Nov. 11, also known as Singles’ Day, is an online shopping holiday in China unlike any other. A star-studded show hosted by China’s largest online retailer, Alibaba, kicked off the festivities, originally conceived as an online sales event for singles to treat themselves with some retail therapy. This year, actress Nicole Kidman, rapper Pharrell Williams, and Chinese film stars Zhang Ziyi and Fan Bingbing were among those present at a gala in Shanghai.
By the end of a 24-hour period, Alibaba had made 168.3 billion yuan, or roughly $25 billion—an almost 40 percent increase from last year’s 120.7 billion yuan ($17.8 billion).
Chinese consumers bought the most products from Japan, America, Australia, Germany, and South Korea. In Guangzhou Province in southern China alone, 360 million packages were to be shipped out by the local post office.

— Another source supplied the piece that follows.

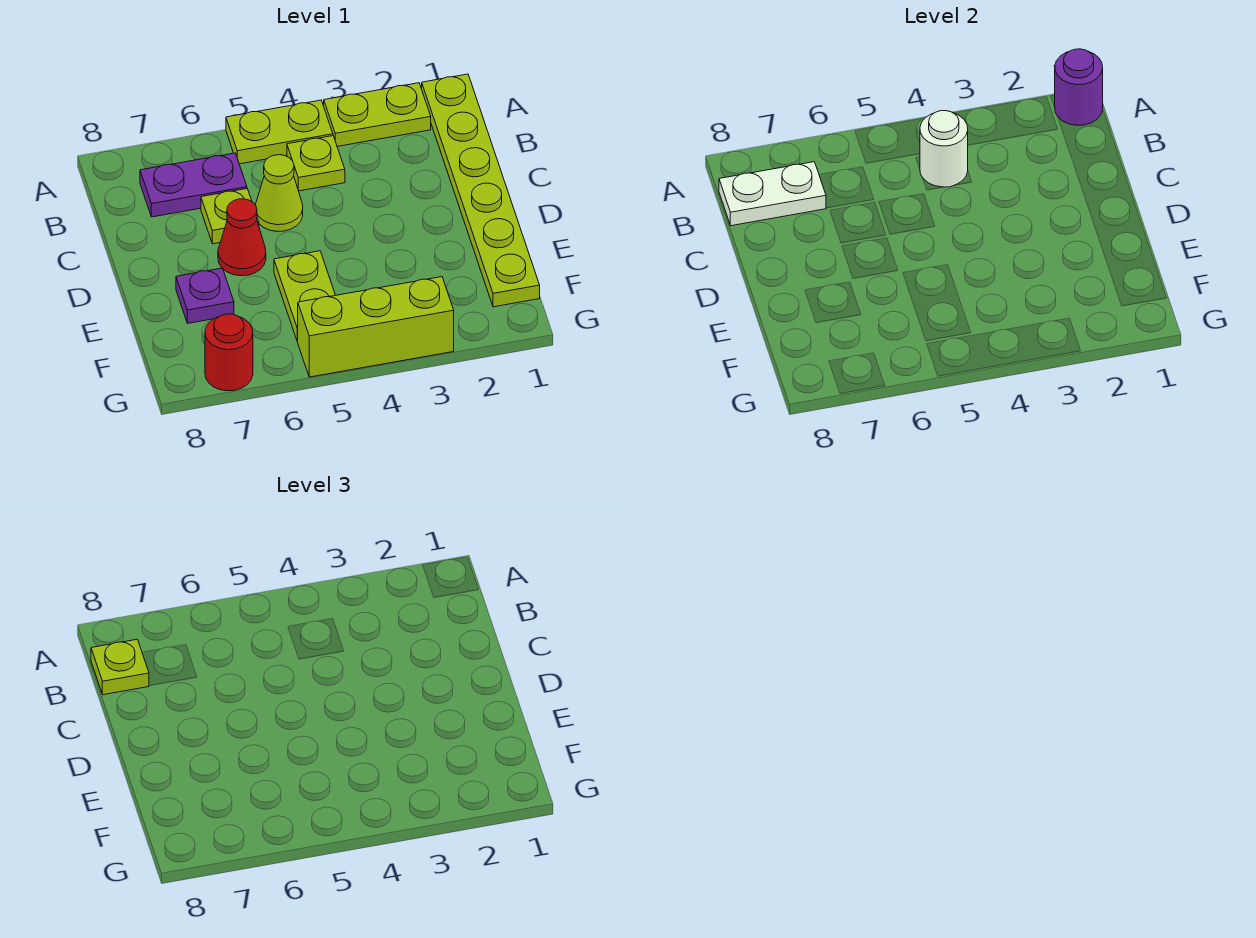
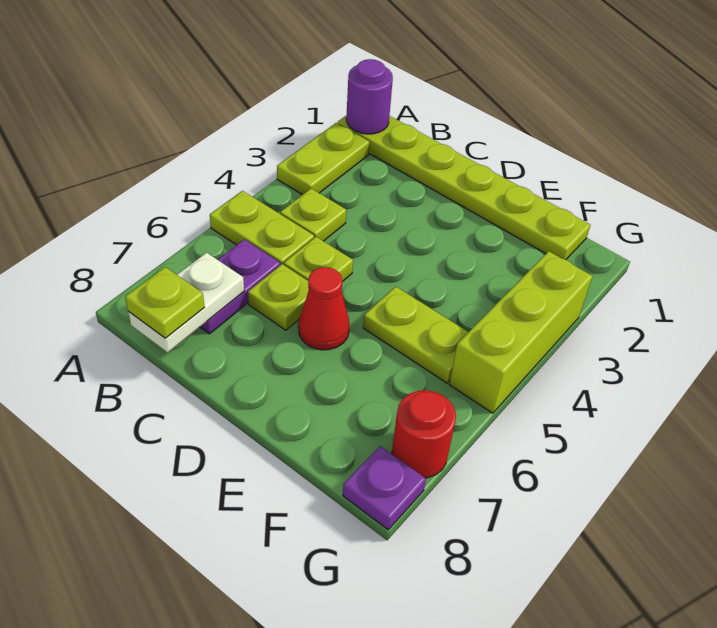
lime 1x2 plate [226,100,333,164] -> lime 1x2 plate turned to [210,191,314,265]
white 1x1 round brick [920,111,968,187] -> none
lime 1x1 cone [255,155,303,232] -> lime 1x1 plate [284,237,353,282]
purple 1x1 plate [176,268,234,323] -> purple 1x1 plate moved to [343,446,426,530]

But the sales numbers have been called into question. According to Reuters, the U.S. Securities and Exchange Commission has launched a probe into Alibaba’s accounting practices in 2016, including for its Singles’ Day sales.
On the day of this year’s shopping festival, Chinese newspaper Beijing News published an article exposing websites that provide fake transactions for store vendors. Online store vendors can request as many fake transactions as they’d like, and the websites receive a commission in exchange. The fake sales, made under fake names, increase a vendor’s sales volume and popularity ranking, which in turn may attract real customers to make purchases.
One website, called 51 Shua Dan (a Chinese term for fake transactions), closed down after the Beijing News report came out. Before closing, the website had 62,484 members and had completed 10 million fake transactions, according to Beijing News.
Online Addiction
The massive sales numbers may also be an indication of a serious social problem. This weekend, local newspaper Metropolis Bulletin reported that a woman living in the coastal city of Xiamen, Fujian Province, had spent 1.4 million yuan ($210,000) on online shopping for the past two years.
A survey about online shopping habits among Chinese consumers found 71.1 percent believed they had an addiction.
The woman’s husband, 37 year-old Liu Cheng, told the newspaper that his wife had acquired a huge amount of clothing online—on Nov. 11 and other major holidays—spending all of the couple’s savings, using up the credit limit on 17 cards, borrowing money from relatives, and taking loans.
During this year’s Lunar New Year holiday, six deliverymen had dropped off 27 packages in one day. Liu also started receiving phone calls from different retail companies asking about the money owed on items his wife had purchased.
Liu said his wife’s closet had about 300 pairs of jeans, 200 pairs of shoes, 50 coats, and 40 different handbags, alongside countless t-shirts and jackets, many with their tags still on.
Shopping addiction is a real phenomenon in China. In 2011, Chinese news portal Sina published a survey about online shopping habits among Chinese consumers that found 71.1 percent of respondents believed they had an addiction, while 73.6 percent said they logged on to an online shopping site every day.
Tragedy
The Nov. 11 festival led to tragedy in Shanghai, when one person died at a shopping event.A supermarket in Pudong district had organized an event that saw many customers line up outside the store at around 6:30 a.m. At around 6:50 a.m., local police reported that the store’s second-floor loft had collapsed due to overload, trapping a dozen or so customers and staff underneath.
The police announced via WeChat that two people had died, while seven were injured. Those rescued were sent to Pudong New District People’s Hospital for treatment, where one died after 13 hours.